Was looking through a stack of totes in the back bedroom,
and came across two 16qt. ones full of these... I was, and am,
pretty dang excited...

I know this isn't a Land of Tycophiles, here, but just picture
yourself finding 2 to 6 bodies for each style, that you'd forgotten
you had for 25 years... There are 4 Lambos with chassis... Hope
I find more of those...










John
.


----------



## alpink (Aug 22, 2010)

jackpot


----------



## pshoe64 (Jun 10, 2008)

I really like the open cockpit racers Tyco did. I'm slowly getting those added to my stable. I have the white kit version so far. They were something different and looked like they were moving, just sitting on the track.

-Paul


----------



## SpeedyNH (Sep 13, 2014)

That's amazing. I love my X2 F1's and Indycars. haven't even seen LMs like the two on the top row before. 
speedy


----------



## cwbam (Feb 8, 2010)

very nice
now where's the Pink one


----------



## vaBcHRog (Feb 19, 2003)

Those were the days, BSRT sold those for under $5.00


----------



## swamibob (Jan 20, 2009)

Very , Very cool!!! Love the open cockpit ones.

Tom


----------



## GT40 (Jan 18, 2014)

OMG
those GO FOR BIG BUCKS on E-Pay
You found the mother load, you were thinking putting those up

Thanks for posting your re find 

gt40


----------



## Dushkwoneshe (Apr 27, 2012)

cwbam said:


> very nice
> now where's the Pink one


While packing up to leave for Hurricane Matthew, came across a misplaced Tyco...
It had gotten separated from the other three... Why, I don't remember... ???...

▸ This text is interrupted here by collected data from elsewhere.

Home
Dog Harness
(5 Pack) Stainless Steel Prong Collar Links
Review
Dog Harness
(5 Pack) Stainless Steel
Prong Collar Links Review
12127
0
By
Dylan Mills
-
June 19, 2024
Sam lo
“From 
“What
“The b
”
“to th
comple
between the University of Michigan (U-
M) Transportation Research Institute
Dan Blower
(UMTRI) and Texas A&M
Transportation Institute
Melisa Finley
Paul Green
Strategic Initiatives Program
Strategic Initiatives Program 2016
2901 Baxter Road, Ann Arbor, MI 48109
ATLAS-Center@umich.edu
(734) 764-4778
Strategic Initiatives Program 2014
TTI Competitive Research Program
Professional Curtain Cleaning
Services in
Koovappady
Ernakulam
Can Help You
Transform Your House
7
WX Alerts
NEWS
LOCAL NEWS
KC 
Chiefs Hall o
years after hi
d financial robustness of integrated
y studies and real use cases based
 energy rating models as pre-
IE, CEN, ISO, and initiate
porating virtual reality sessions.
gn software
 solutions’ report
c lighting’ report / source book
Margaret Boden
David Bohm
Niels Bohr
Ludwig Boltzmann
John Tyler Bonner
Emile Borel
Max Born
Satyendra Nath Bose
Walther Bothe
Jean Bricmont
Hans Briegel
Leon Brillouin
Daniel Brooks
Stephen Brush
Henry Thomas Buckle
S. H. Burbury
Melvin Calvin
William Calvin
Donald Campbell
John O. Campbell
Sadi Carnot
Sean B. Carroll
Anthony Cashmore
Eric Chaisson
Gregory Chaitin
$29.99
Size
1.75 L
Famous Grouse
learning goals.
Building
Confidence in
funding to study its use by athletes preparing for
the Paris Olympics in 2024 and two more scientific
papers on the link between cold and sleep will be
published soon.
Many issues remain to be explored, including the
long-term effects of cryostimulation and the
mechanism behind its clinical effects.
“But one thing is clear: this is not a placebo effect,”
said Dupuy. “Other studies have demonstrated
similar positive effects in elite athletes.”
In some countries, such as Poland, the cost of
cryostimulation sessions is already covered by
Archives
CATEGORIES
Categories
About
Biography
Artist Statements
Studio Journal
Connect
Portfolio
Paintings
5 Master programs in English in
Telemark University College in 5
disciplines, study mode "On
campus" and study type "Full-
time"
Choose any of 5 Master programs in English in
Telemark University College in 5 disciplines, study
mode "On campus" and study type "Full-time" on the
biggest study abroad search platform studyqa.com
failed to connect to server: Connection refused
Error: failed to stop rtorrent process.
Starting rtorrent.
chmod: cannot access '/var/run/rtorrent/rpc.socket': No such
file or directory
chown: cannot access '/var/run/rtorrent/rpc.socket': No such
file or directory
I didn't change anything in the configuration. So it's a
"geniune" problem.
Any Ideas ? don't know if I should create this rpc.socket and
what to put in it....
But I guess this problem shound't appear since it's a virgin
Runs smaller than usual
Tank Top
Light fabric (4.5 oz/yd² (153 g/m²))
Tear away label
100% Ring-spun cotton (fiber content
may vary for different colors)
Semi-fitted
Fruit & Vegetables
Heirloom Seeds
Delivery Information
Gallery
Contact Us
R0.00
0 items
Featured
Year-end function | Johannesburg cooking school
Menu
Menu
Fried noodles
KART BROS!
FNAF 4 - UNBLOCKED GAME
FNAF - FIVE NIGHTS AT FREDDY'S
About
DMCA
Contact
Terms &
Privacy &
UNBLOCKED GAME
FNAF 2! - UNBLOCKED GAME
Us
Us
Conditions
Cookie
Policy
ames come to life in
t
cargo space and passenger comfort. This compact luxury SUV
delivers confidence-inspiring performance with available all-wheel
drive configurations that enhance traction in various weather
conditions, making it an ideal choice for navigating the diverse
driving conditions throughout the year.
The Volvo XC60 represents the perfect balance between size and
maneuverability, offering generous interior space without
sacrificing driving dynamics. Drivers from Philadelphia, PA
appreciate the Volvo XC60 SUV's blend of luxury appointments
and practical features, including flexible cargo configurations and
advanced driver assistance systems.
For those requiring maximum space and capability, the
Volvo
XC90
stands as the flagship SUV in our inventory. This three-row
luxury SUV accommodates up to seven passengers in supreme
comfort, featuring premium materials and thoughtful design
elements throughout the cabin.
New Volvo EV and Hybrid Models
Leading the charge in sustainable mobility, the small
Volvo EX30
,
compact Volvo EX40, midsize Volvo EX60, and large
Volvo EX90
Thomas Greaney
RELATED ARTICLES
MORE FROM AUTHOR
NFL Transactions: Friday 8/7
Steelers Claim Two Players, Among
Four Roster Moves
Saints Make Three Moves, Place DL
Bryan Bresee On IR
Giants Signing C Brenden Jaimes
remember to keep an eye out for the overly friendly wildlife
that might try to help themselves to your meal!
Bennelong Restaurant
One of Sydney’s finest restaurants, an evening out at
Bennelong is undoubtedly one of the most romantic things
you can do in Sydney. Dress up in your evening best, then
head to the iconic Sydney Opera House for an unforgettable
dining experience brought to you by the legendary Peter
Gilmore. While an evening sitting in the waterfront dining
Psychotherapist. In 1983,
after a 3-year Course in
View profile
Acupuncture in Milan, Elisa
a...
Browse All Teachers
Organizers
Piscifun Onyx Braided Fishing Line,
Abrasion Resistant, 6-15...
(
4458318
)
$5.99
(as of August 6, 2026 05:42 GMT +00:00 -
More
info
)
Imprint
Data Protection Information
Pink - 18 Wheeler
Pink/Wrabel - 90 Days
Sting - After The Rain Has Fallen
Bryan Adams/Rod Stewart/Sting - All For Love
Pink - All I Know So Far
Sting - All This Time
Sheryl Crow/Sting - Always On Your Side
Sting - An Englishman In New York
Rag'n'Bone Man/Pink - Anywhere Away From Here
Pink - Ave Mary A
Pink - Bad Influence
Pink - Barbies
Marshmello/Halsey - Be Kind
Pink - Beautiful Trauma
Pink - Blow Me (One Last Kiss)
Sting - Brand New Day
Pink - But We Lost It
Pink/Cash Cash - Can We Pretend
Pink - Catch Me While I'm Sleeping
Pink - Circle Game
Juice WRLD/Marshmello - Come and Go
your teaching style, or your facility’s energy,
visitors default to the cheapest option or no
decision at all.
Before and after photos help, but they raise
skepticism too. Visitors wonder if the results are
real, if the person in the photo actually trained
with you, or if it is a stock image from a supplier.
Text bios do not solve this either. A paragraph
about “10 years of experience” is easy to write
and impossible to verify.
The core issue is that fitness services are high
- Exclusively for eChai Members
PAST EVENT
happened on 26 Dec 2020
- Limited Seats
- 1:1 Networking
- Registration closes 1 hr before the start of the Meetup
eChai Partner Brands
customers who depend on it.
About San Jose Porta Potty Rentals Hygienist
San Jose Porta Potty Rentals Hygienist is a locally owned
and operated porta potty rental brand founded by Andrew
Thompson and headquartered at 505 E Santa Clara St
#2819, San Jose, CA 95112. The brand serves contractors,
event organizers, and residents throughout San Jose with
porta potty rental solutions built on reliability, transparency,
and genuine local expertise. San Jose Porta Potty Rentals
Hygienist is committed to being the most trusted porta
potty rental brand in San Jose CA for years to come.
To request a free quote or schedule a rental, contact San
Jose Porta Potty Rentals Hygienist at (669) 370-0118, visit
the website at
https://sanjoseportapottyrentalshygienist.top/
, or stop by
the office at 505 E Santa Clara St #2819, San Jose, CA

*Based on cars from the Fuji/Japan Grand Champions Series of the late '80s...*
(best photo I could get)









.
My camera is 10 years old and fading fast...

John
.


----------



## swamibob (Jan 20, 2009)

Very cool John! :thumbsup:

Tom


----------



## Dushkwoneshe (Apr 27, 2012)

swamibob said:


> Very cool John! :thumbsup:
> 
> Tom


Thank, you, Tom...

John
.


----------



## Dushkwoneshe (Apr 27, 2012)

*Pinki's slender cousin, Sakura...*

.
*Formula 3000, I believe...*









John

NOTE: Both pink cars came in normal Tyco Japanese packaging...
.


----------



## swamibob (Jan 20, 2009)

I have both loose, but i'd love to find them in any Japanese packaging. Maybe I'll see them at the Midwest show next weekend.

Tom


----------